- **What is required**
Copy the records word for word from their start up to and including the line that contains "ಸಾಧ್ಯವಾಗದಿದ್ದರೂ", leaving out the pictures.

Stored records:
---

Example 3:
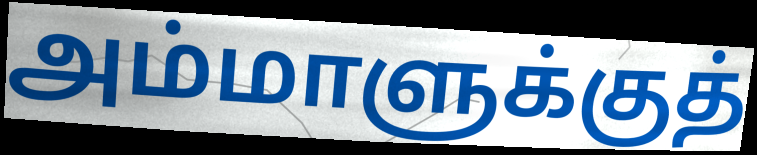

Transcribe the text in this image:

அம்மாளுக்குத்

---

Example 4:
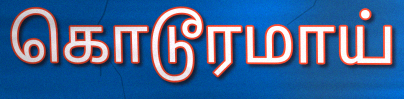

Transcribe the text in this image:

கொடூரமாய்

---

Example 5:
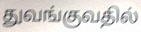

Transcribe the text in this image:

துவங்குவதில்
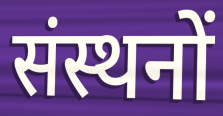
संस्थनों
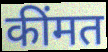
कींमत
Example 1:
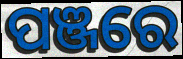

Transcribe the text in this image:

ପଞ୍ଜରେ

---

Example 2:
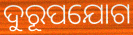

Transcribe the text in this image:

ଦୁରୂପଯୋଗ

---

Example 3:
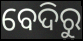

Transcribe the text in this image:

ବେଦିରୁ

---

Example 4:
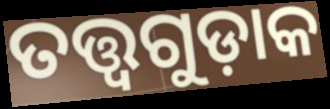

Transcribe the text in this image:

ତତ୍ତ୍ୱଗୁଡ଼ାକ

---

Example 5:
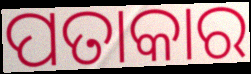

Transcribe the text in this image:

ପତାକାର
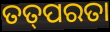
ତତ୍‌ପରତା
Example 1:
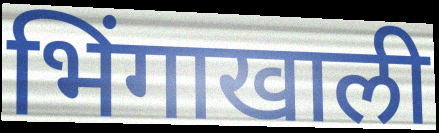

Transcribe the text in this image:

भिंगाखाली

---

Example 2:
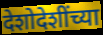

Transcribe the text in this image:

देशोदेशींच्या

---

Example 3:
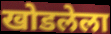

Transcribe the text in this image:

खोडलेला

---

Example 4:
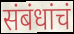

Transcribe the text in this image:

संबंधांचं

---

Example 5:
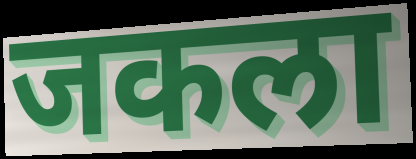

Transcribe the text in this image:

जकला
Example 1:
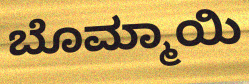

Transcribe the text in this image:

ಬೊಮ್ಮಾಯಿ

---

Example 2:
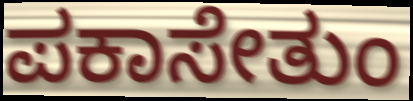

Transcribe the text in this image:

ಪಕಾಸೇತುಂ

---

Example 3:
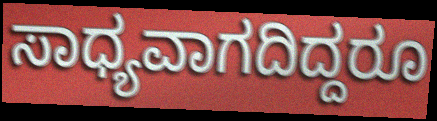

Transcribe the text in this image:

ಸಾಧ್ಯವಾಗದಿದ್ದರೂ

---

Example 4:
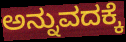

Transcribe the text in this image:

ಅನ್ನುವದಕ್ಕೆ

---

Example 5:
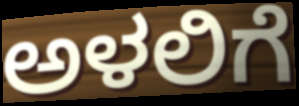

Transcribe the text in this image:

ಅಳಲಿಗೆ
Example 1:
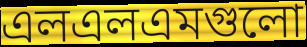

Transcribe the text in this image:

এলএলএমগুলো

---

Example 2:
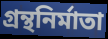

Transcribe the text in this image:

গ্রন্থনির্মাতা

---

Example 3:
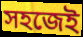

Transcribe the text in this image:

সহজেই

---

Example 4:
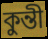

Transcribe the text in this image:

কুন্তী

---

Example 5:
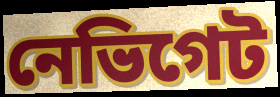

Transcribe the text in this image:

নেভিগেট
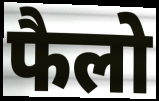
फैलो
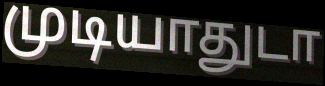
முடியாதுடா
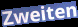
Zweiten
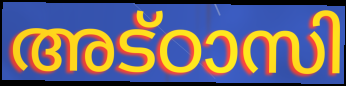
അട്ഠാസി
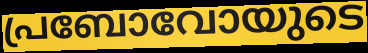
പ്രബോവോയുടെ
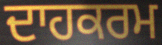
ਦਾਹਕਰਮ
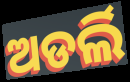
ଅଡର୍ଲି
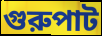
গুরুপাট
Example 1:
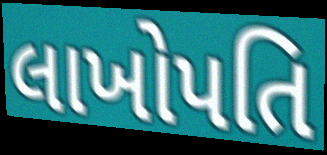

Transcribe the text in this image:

- **Result**
---

Example 3:

Transcribe the text in this image:

அம்மாளுக்குத்

---

Example 4:

Transcribe the text in this image:

கொடூரமாய்

---

Example 5:

Transcribe the text in this image:

துவங்குவதில்
संस्थनों
कींमत
Example 1:

Transcribe the text in this image:

ପଞ୍ଜରେ

---

Example 2:

Transcribe the text in this image:

ଦୁରୂପଯୋଗ

---

Example 3:

Transcribe the text in this image:

ବେଦିରୁ

---

Example 4:

Transcribe the text in this image:

ତତ୍ତ୍ୱଗୁଡ଼ାକ

---

Example 5:

Transcribe the text in this image:

ପତାକାର
ତତ୍‌ପରତା
Example 1:

Transcribe the text in this image:

भिंगाखाली

---

Example 2:

Transcribe the text in this image:

देशोदेशींच्या

---

Example 3:

Transcribe the text in this image:

खोडलेला

---

Example 4:

Transcribe the text in this image:

संबंधांचं

---

Example 5:

Transcribe the text in this image:

जकला
Example 1:

Transcribe the text in this image:

ಬೊಮ್ಮಾಯಿ

---

Example 2:

Transcribe the text in this image:

ಪಕಾಸೇತುಂ

---

Example 3:

Transcribe the text in this image:

ಸಾಧ್ಯವಾಗದಿದ್ದರೂ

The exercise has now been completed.